- Based on: Charlotte's Web by E. B. White
- Screenplay by: Luke Matheny
- Directed by: Yurie Rocha
- Voices of: Amy Adams; Elijah Wood; Cynthia Erivo; Danny Trejo; Randall Park; Keith David;
- Narrated by: Jean Smart
- Countries of origin: United States Canada
- Original language: English
- No. of episodes: 3

Production
- Executive producer: Luke Matheny
- Producer: Emily Lindsay
- Production companies: Guru Studio; Sesame Workshop;

Original release
- Network: HBO Max
- Release: October 2, 2025

= Charlotte's Web (miniseries) =

2025 animated miniseries

Charlotte's Web is a 2025 animated miniseries based on the 1952 book of the same name.
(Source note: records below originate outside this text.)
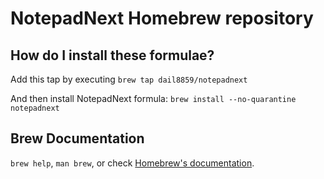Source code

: # NotepadNext Homebrew repository

## How do I install these formulae?

Add this tap by executing `brew tap dail8859/notepadnext`

And then install NotepadNext formula:
`brew install --no-quarantine notepadnext`

## Brew Documentation
`brew help`, `man brew`, or check [Homebrew's documentation][brew-docs].

[brew]: https://brew.sh
[brew-docs]: https://docs.brew.sh
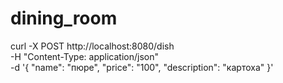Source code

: # dining_room



curl -X POST http://localhost:8080/dish \
  -H "Content-Type: application/json" \
  -d '{
    "name": "пюре",
    "price": "100",
    "description": "картоха"
  }'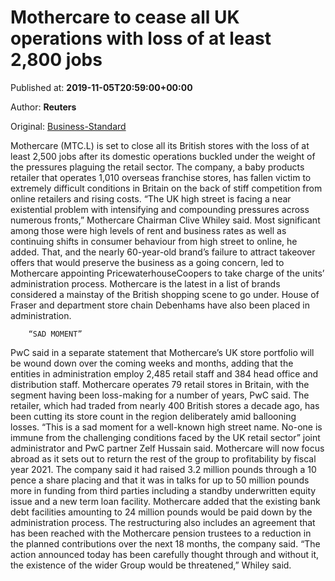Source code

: 
# Mothercare to cease all UK operations with loss of at least 2,800 jobs

Published at: **2019-11-05T20:59:00+00:00**

Author: **Reuters**

Original: [Business-Standard](https://www.business-standard.com/article/international/mothercare-to-cease-all-uk-operations-with-loss-of-at-least-2-800-jobs-119110600062_1.html)

Mothercare (MTC.L) is set to close all its British stores with the loss of at least 2,500 jobs after its domestic operations buckled under the weight of the pressures plaguing the retail sector.
The company, a baby products retailer that operates 1,010 overseas franchise stores, has fallen victim to extremely difficult conditions in Britain on the back of stiff competition from online retailers and rising costs.
“The UK high street is facing a near existential problem with intensifying and compounding pressures across numerous fronts,” Mothercare Chairman Clive Whiley said.
Most significant among those were high levels of rent and business rates as well as continuing shifts in consumer behaviour from high street to online, he added.
That, and the nearly 60-year-old brand’s failure to attract takeover offers that would preserve the business as a going concern, led to Mothercare appointing PricewaterhouseCoopers to take charge of the units’ administration process.
Mothercare is the latest in a list of brands considered a mainstay of the British shopping scene to go under. House of Fraser and department store chain Debenhams have also been placed in administration.

        “SAD MOMENT”
      
PwC said in a separate statement that Mothercare’s UK store portfolio will be wound down over the coming weeks and months, adding that the entities in administration employ 2,485 retail staff and 384 head office and distribution staff.
Mothercare operates 79 retail stores in Britain, with the segment having been loss-making for a number of years, PwC said.
The retailer, which had traded from nearly 400 British stores a decade ago, has been cutting its store count in the region deliberately amid ballooning losses.
“This is a sad moment for a well-known high street name. No-one is immune from the challenging conditions faced by the UK retail sector” joint administrator and PwC partner Zelf Hussain said.
Mothercare will now focus abroad as it sets out to return the rest of the group to profitability by fiscal year 2021.
The company said it had raised 3.2 million pounds through a 10 pence a share placing and that it was in talks for up to 50 million pounds more in funding from third parties including a standby underwritten equity issue and a new term loan facility.
Mothercare added that the existing bank debt facilities amounting to 24 million pounds would be paid down by the administration process.
The restructuring also includes an agreement that has been reached with the Mothercare pension trustees to a reduction in the planned contributions over the next 18 months, the company said.
“The action announced today has been carefully thought through and without it, the existence of the wider Group would be threatened,” Whiley said.

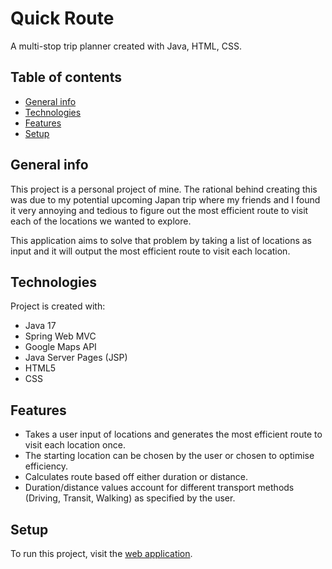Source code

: # Quick Route

A multi-stop trip planner created with Java, HTML, CSS.

## Table of contents
* [General info](#general-info)
* [Technologies](#technologies)
* [Features](#features)
* [Setup](#setup)

## General info
This project is a personal project of mine. The rational behind creating this was due to my potential upcoming Japan trip where my friends and I found it very annoying and tedious to figure out the most efficient route to visit each of the locations we wanted to explore. 

This application aims to solve that problem by taking a list of locations as input and it will output the most efficient route to visit each location.

## Technologies
Project is created with:
* Java 17
* Spring Web MVC
* Google Maps API
* Java Server Pages (JSP)
* HTML5
* CSS
	
 ## Features
- Takes a user input of locations and generates the most efficient route to visit each location once.
- The starting location can be chosen by the user or chosen to optimise efficiency.
- Calculates route based off either duration or distance.
- Duration/distance values account for different transport methods (Driving, Transit, Walking) as specified by the user.
 
## Setup
To run this project, visit the [web application](https://app.benzhou.dev/).
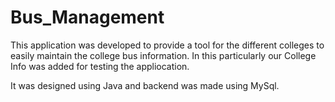 # Bus_Management

This application was developed to provide a tool for the different colleges to easily maintain the college bus information. In this particularly our College Info was added for testing the appliocation.

It was designed using Java and backend was made using MySql.
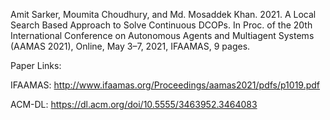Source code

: Amit Sarker, Moumita Choudhury, and Md. Mosaddek Khan. 2021. A Local Search Based Approach to Solve Continuous DCOPs. In Proc. of the 20th International Conference on Autonomous Agents and Multiagent Systems (AAMAS 2021), Online, May 3–7, 2021, IFAAMAS, 9 pages.

Paper Links:

IFAAMAS: http://www.ifaamas.org/Proceedings/aamas2021/pdfs/p1019.pdf

ACM-DL: https://dl.acm.org/doi/10.5555/3463952.3464083
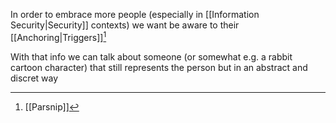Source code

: In order to embrace more people (especially in [[Information Security|Security]] contexts) we want be aware to their [[Anchoring|Triggers]][^1]

With that info we can talk about someone (or somewhat e.g. a rabbit cartoon character) that still represents the person but in an abstract and discret way

[^1]: [[Parsnip]]
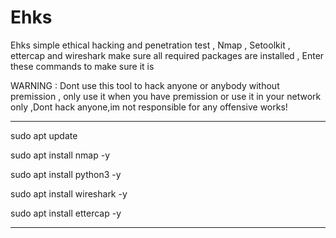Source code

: # Ehks
Ehks simple ethical hacking and penetration test , Nmap , Setoolkit , ettercap and wireshark 
make sure all required packages are installed , Enter these commands to make sure it is 

WARNING : Dont use this tool to hack anyone or anybody without premission , only use it when you have premission or use it in your network only ,Dont hack anyone,im not responsible for any offensive works!


*********************************************
sudo apt update

sudo apt install nmap -y

sudo apt install python3 -y

sudo apt install wireshark -y

sudo apt install ettercap -y

*********************************************

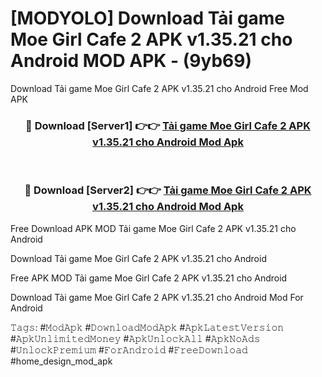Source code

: # [MODYOLO] Download Tải game Moe Girl Cafe 2 APK v1.35.21 cho Android MOD APK - (9yb69)
Download Tải game Moe Girl Cafe 2 APK v1.35.21 cho Android Free Mod APK

<div align="center">
<h3>🔴 Download [Server1] 👉👉 <a href="https://apk-comot.site?title=Tải_game_Moe_Girl_Cafe_2_APK_v1.35.21_cho_Android">Tải game Moe Girl Cafe 2 APK v1.35.21 cho Android Mod Apk</a></h3><br>

<h3>🔴 Download [Server2] 👉👉 <a href="https://apk-comot.site?title=Tải_game_Moe_Girl_Cafe_2_APK_v1.35.21_cho_Android">Tải game Moe Girl Cafe 2 APK v1.35.21 cho Android Mod Apk</a></h3>
</div>


Free Download APK MOD Tải game Moe Girl Cafe 2 APK v1.35.21 cho Android

Download Tải game Moe Girl Cafe 2 APK v1.35.21 cho Android 

Free APK MOD Tải game Moe Girl Cafe 2 APK v1.35.21 cho Android 

Download Tải game Moe Girl Cafe 2 APK v1.35.21 cho Android Mod For Android

𝚃𝚊𝚐𝚜: #𝙼𝚘𝚍𝙰𝚙𝚔 #𝙳𝚘𝚠𝚗𝚕𝚘𝚊𝚍𝙼𝚘𝚍𝙰𝚙𝚔 #𝙰𝚙𝚔𝙻𝚊𝚝𝚎𝚜𝚝𝚅𝚎𝚛𝚜𝚒𝚘𝚗 #𝙰𝚙𝚔𝚄𝚗𝚕𝚒𝚖𝚒𝚝𝚎𝚍𝙼𝚘𝚗𝚎𝚢 #𝙰𝚙𝚔𝚄𝚗𝚕𝚘𝚌𝚔𝙰𝚕𝚕 #𝙰𝚙𝚔𝙽𝚘𝙰𝚍𝚜 #𝚄𝚗𝚕𝚘𝚌𝚔𝙿𝚛𝚎𝚖𝚒𝚞𝚖 #𝙵𝚘𝚛𝙰𝚗𝚍𝚛𝚘𝚒𝚍 #𝙵𝚛𝚎𝚎𝙳𝚘𝚠𝚗𝚕𝚘𝚊𝚍 #home_design_mod_apk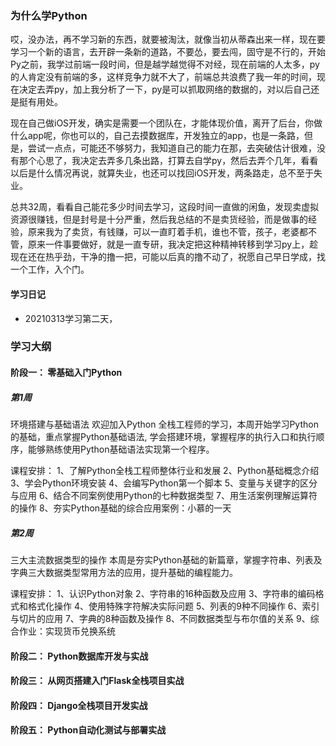 ### 为什么学Python

哎，没办法，再不学习新的东西，就要被淘汰，就像当初从蒂森出来一样，现在要学习一个新的语言，去开辟一条新的道路，不要怂，要去闯，固守是不行的，开始Py之前，我学过前端一段时间，但是越学越觉得不对经，现在前端的人太多，py的人肯定没有前端的多，这样竞争力就不大了，前端总共浪费了我一年的时间，现在决定去弄py，加上我分析了一下，py是可以抓取网络的数据的，对以后自己还是挺有用处。

现在自己做iOS开发，确实是需要一个团队在，才能体现价值，离开了后台，你做什么app呢，你也可以的，自己去摸数据库，开发独立的app，也是一条路，但是，尝试一点点，可能还不够努力，我知道自己的能力在那，去突破估计很难，没有那个心思了，我决定去弄多几条出路，打算去自学py，然后去弄个几年，看看以后是什么情况再说，就算失业，也还可以找回iOS开发，两条路走，总不至于失业。

总共32周，看看自己能花多少时间去学习，这段时间一直做的闲鱼，发现卖虚拟资源很赚钱，但是封号是十分严重，然后我总结的不是卖货经验，而是做事的经验，原来我为了卖货，有钱赚，可以一直盯着手机，谁也不管，孩子，老婆都不管，原来一件事要做好，就是一直专研，我决定把这种精神转移到学习py上，趁现在还在热乎劲，干净的撸一把，可能以后真的撸不动了，祝愿自己早日学成，找一个工作，入个门。

#### 学习日记

* 20210313学习第二天，

### 学习大纲

#### 阶段一： 零基础入门Python

##### 第1周
环境搭建与基础语法
欢迎加入Python 全栈工程师的学习，本周开始学习Python的基础，重点掌握Python基础语法, 学会搭建环境，掌握程序的执行入口和执行顺序，能够熟练使用Python基础语法实现第一个程序。

课程安排：
1、了解Python全栈工程师整体行业和发展
2、Python基础概念介绍
3、学会Python环境安装
4、会编写Python第一个脚本
5、变量与关键字的区分与应用
6、结合不同案例使用Python的七种数据类型
7、用生活案例理解运算符的操作
8、夯实Python基础的综合应用案例：小慕的一天

##### 第2周
三大主流数据类型的操作
本周是夯实Python基础的新篇章，掌握字符串、列表及字典三大数据类型常用方法的应用，提升基础的编程能力。

课程安排：
1、认识Python对象
2、字符串的16种函数及应用
3、字符串的编码格式和格式化操作
4、使用特殊字符解决实际问题
5、列表的9种不同操作
6、索引与切片的应用
7、字典的8种函数及操作
8、不同数据类型与布尔值的关系
9、综合作业：实现货币兑换系统

#### 阶段二： Python数据库开发与实战

#### 阶段三： 从网页搭建入门Flask全栈项目实战

#### 阶段四： Django全栈项目开发实战

#### 阶段五： Python自动化测试与部署实战


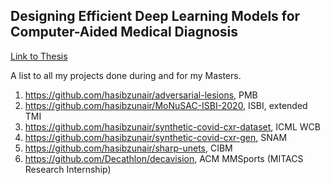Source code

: ## Designing Efficient Deep Learning Models for Computer-Aided Medical Diagnosis

[Link to Thesis](https://spectrum.library.concordia.ca/id/eprint/988565/)

A list to all my projects done during and for my Masters.

1. https://github.com/hasibzunair/adversarial-lesions, PMB
2. https://github.com/hasibzunair/MoNuSAC-ISBI-2020, ISBI, extended TMI
3. https://github.com/hasibzunair/synthetic-covid-cxr-dataset, ICML WCB
4. https://github.com/hasibzunair/synthetic-covid-cxr-gen, SNAM
5. https://github.com/hasibzunair/sharp-unets, CIBM
6. https://github.com/Decathlon/decavision, ACM MMSports (MITACS Research Internship)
It was released on HBO Max on October 2, 2025. First announced in 2022, the series took several years to release.

== Cast ==
- Jean Smart as the narrator
- Amy Adams as Charlotte
- Elijah Wood as Adult Wilbur
- Griffin Robert Faulkner as Wilbur
- Cynthia Erivo as Goose
- Natalie Chan as Fern
- Danny Trejo as Gander
- Randall Park as Templeton
- Chris Diamantopoulos as Homer
- Rosario Dawson as Edith
- Ana Ortiz as Dolores
- Tom Everett Scott as John
- Leith Burke as George
- Keith David as Old Sheep
- Patricia Richardson as Widow Fussy
- Dee Bradley Baker voices various animals

== Production ==
On March 8, 2022, it was reported that Sesame Workshop was working on an animated miniseries based on the book Charlotte's Web. It was in production for a few months, and was slated to premiere in 2024 on Cartoon Network and HBO Max. According to Luke Matheny, the series was at one point planned to consist of six episodes, each 22 minutes long, before it was changed to three 45-minute episodes. In November 2022, it was alleged that the miniseries would not be moving forward. However, Canadian animation studio Guru Studio declared in April 2023 it was still in production. It was reported in June 2025 that the series had wrapped production.

== Release ==
The entire miniseries was released on HBO Max on October 2, 2025.